← Back to context

Comment by larpingscholar

2 days ago

From your link:

> Not geoengineering

> The project is also unlikely to bury much if any carbon dioxide for one simple reason: metabolism. As other iron fertilization experiments have shown, it is relatively easy to get plankton to bloom, but it is harder for that bloom to sink to the bottom of the ocean, where it takes CO2 with it.

This project is a net carbon emitter by design.

Do you really think that adding iron releases net carbon? That would be hard to explain chemically.

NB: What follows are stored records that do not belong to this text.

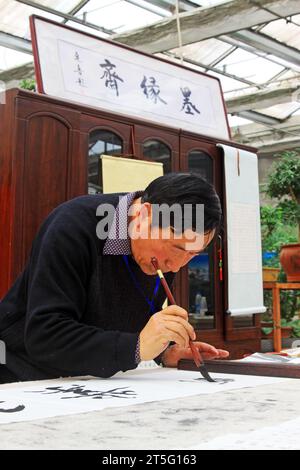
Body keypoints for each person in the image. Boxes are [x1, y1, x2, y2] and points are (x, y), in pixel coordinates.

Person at [0, 173, 229, 383]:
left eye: (193, 254)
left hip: (90, 382)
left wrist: (164, 351)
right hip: (21, 379)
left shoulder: (162, 252)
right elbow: (45, 335)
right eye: (177, 248)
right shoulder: (73, 226)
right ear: (145, 215)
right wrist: (136, 347)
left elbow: (129, 321)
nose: (177, 265)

The worst case scenario laid out in that article is that most of the carbon absorbed, was later rereleased. So net zero carbon, not net carbon emitter.

I've seen other reports of that exact experiment that estimated a significant net carbon sink. The actual experiment failed to make measurements that lets us know which actually happened.

Regardless, we've certainly demonstrated that, at least sometimes, there is significant net carbon capture, at low cost. Given the certainty of global damage at present, I believe that this justifies continued experimentation. Even if it means accepting possible risk to local ecosystems. The local ecosystem can generally recover. The planet, not so much.

  • You think the chemical compounds were just magiced into the ocean with no carbon intensity. It literally says carbon will not be absorbed and that geoengineering is not the goal.